Passage to read:
10.3 European initiatives

10.3.1 H2020 projects

EVREF was part of the COST project CERCIRAS: Connecting Education and Research Communities for an Innovative Resource Aware Society. From 29/09/2020 to the end of the project 28/09/2024 (see www.cost.eu/actions/CA19135).

10.3.2 Other european programs/initiatives

University of Novi Sad, Serbia

Participants: Anne Etien, Nicolas Anquetil, Balša Šarenac, Stéphane Ducasse.

We collaborate with two groups of the University of Novi Sad (G. Rakic and G. Milosavljevic) on improving the Refacoring features of Pharo.

In 2024, Balša Šarenac visited four times. We published two papers: 7, 18.

University of Zurich, Switzerland

Participants: Steven Costiou, Stéphane Ducasse, Valentin Bourcier.

We collaborate since 2020 with Alberto Bacchelli from the Zurich Empirical Software Engineering Team (ZEST) on large-scale evaluations of debugging tools. This collaboration involves 3 researchers and 2 PhD students.

In 2024, Valentin Bourcier visited ZEST to prepare a submission for The ACM International Conference on the Foundations of Software Engineering (FSE).

Pharo for Live Coding Music

Partners: Dominico Cipriani , EVREF, MINT, GRAME, Pharo Association

Participants: Dominico Cipriani, Nahuel Palumbo, Sebastian Jordan Montaño, Stéphane Ducasse, Marcus Denker, Stéphane Sletz, Florent Berthaut, Enzo Demeulenaere, Redwane Engels, Alexis Cnockaert.

With Dominico Cipriani (Italy) we are exploring how to create a live music coding envrionment with Pharo.

We embedded the Faust Language in with Pharo (with Stéphane Sletz of GRAME Lyon). We developed better abstractions to support live coding and musical shows. The work on user interaction was done in collaboration with Florent Berthaut of the Cristal MINT Team.

Dominico Cipriani visited the team in 2024 three times. Notable results:

  • Workshop Music with Domenico Cipriano - Lille - 15 November 2024
  • Concert the 17th October at the Maison des Etudiants using Pharo
  • Dominico Cipriani joined an improvisation session of Muzzix 14/10 using Pharo as his instrument
  • We published two papers: 12, 11
  • Experimental Audio-Visual Live Coding Performance at ESUG 2024: Riding the MOOFLOD (see video)
  • Dominico Cipriani performed together with The Analogue Cops at the first Algorave at Ohm Berlin, using Pharo to compose live music on MIDI synthesiser
  • Dominico Cipriani performed at System Shangai for the International Live Coding Conference 2024, using Pharo to compose music with Kyma and control visuals made with Processing

10.4 National initiatives

SWHSec: Leveraging Software Heritage to Enhance Cybersecurity

Partners: EVREF, Software Heritage (From 2023 to 2025).

Participants: Cyril Ferlicot-Delbecque, Stéphane Ducasse, Imen Sayar, Anne Etien, Nicolas Anquetil.

The rise of Open Source has accelerated innovation by allowing massive reuse of a huge number of freely available software components developed by a vast community distributed around the world. This has had serious consequences on the software supply chain, with the introduction of a large number of dependencies on components whose quality level is difficult to assess and control: they can contain vulnerabilities, and become sources of attacks on the systems that depend on them, as we saw with the Log4J incident. Recent examples of deliberately sabotaged software in response to the invasion of Ukraine have shown how the line between well-intentioned and malicious actors in the software development world is becoming increasingly blurred.

Listing:
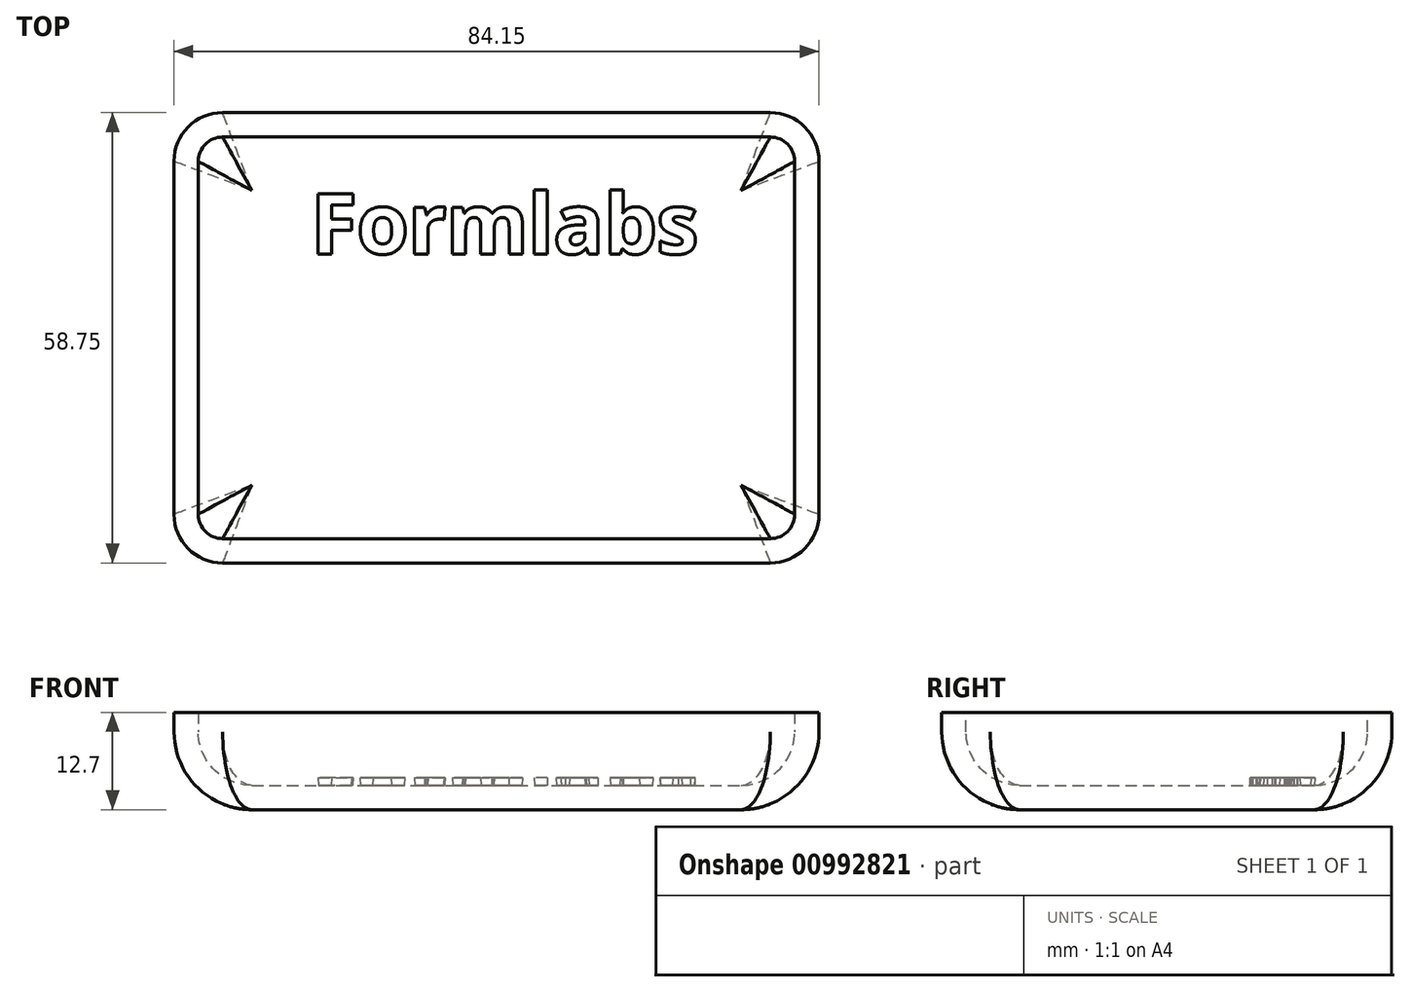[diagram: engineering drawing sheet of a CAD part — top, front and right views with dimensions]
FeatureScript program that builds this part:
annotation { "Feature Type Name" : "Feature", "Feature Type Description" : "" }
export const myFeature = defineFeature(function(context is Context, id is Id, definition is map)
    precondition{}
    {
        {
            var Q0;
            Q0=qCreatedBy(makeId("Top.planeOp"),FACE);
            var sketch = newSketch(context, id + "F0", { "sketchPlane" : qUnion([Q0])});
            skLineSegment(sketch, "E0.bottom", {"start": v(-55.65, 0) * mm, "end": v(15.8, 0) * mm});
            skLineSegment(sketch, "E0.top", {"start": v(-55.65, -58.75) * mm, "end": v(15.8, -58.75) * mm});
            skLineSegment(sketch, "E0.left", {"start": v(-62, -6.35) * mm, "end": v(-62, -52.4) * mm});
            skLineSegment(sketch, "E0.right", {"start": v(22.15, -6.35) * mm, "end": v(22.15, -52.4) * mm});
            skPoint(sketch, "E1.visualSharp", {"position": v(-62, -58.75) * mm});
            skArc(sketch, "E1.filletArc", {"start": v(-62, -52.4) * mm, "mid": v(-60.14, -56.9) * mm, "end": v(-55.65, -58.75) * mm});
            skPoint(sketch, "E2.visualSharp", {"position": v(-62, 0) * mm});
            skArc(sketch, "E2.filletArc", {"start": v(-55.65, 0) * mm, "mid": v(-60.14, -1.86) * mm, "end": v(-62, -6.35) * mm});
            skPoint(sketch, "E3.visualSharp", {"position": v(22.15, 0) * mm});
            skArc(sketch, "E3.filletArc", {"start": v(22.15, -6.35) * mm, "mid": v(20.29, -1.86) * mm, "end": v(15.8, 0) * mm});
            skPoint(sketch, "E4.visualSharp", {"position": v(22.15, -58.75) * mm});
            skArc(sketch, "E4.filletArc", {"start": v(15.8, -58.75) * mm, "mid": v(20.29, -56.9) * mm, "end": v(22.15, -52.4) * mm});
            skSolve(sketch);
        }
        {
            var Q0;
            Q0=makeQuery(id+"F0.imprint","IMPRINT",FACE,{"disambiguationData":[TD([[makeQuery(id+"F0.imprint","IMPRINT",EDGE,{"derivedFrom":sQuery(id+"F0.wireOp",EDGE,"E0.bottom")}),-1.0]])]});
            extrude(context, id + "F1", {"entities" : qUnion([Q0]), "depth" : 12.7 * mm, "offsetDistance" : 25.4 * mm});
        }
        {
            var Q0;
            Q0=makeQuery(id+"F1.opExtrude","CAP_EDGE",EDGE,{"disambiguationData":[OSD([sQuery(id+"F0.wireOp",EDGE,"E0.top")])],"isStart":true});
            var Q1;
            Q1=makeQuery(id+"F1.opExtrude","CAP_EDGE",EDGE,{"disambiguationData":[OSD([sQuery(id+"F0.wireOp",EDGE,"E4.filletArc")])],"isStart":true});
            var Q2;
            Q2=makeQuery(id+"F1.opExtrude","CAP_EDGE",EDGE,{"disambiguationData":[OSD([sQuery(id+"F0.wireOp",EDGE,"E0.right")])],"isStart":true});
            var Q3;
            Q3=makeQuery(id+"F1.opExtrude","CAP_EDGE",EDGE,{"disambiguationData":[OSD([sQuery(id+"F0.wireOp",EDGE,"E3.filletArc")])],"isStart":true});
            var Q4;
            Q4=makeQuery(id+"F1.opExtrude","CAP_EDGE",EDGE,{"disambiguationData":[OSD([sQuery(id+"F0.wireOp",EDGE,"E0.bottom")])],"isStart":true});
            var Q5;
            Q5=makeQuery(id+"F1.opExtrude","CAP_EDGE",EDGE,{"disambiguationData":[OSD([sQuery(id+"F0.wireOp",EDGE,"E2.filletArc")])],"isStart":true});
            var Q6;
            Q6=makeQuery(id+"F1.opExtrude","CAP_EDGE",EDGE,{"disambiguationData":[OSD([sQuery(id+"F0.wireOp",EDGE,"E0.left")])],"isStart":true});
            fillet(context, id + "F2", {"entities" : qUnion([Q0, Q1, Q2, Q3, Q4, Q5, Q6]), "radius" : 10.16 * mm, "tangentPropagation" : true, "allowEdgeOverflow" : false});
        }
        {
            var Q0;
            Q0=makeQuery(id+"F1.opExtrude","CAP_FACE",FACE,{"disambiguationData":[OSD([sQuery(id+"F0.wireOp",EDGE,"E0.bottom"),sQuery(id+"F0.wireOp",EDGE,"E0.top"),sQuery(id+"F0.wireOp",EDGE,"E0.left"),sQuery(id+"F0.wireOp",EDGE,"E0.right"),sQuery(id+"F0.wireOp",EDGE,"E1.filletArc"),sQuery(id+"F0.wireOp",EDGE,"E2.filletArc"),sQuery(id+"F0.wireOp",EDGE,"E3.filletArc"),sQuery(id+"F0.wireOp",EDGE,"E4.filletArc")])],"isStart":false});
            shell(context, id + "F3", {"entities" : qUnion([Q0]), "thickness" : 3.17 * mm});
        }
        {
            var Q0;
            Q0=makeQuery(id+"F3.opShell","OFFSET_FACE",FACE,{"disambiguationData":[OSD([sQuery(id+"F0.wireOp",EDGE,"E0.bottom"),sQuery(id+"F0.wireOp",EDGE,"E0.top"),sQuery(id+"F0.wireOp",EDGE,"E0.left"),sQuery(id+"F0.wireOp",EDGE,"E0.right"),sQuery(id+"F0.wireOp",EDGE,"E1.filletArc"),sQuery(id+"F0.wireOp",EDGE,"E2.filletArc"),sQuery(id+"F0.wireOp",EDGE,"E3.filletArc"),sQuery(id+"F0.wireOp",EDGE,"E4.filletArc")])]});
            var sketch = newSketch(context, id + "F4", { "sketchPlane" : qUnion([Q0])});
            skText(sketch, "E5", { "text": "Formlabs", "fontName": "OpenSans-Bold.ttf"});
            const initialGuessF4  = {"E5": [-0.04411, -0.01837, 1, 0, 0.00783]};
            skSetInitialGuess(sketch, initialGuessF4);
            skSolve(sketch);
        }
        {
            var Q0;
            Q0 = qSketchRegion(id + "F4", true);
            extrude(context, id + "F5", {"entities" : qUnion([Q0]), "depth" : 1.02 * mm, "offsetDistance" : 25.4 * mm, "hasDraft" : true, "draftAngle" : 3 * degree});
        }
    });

Given task: Please extract from the initiatives report the passage starting with "Partners: EVREF, Software" and going on through "becoming increasingly blurred.". You can leave the entries aside; they aren't needed here.

Answer for the task:
Partners: EVREF, Software Heritage (From 2023 to 2025).

Participants: Cyril Ferlicot-Delbecque, Stéphane Ducasse, Imen Sayar, Anne Etien, Nicolas Anquetil.

The rise of Open Source has accelerated innovation by allowing massive reuse of a huge number of freely available software components developed by a vast community distributed around the world. This has had serious consequences on the software supply chain, with the introduction of a large number of dependencies on components whose quality level is difficult to assess and control: they can contain vulnerabilities, and become sources of attacks on the systems that depend on them, as we saw with the Log4J incident. Recent examples of deliberately sabotaged software in response to the invasion of Ukraine have shown how the line between well-intentioned and malicious actors in the software development world is becoming increasingly blurred.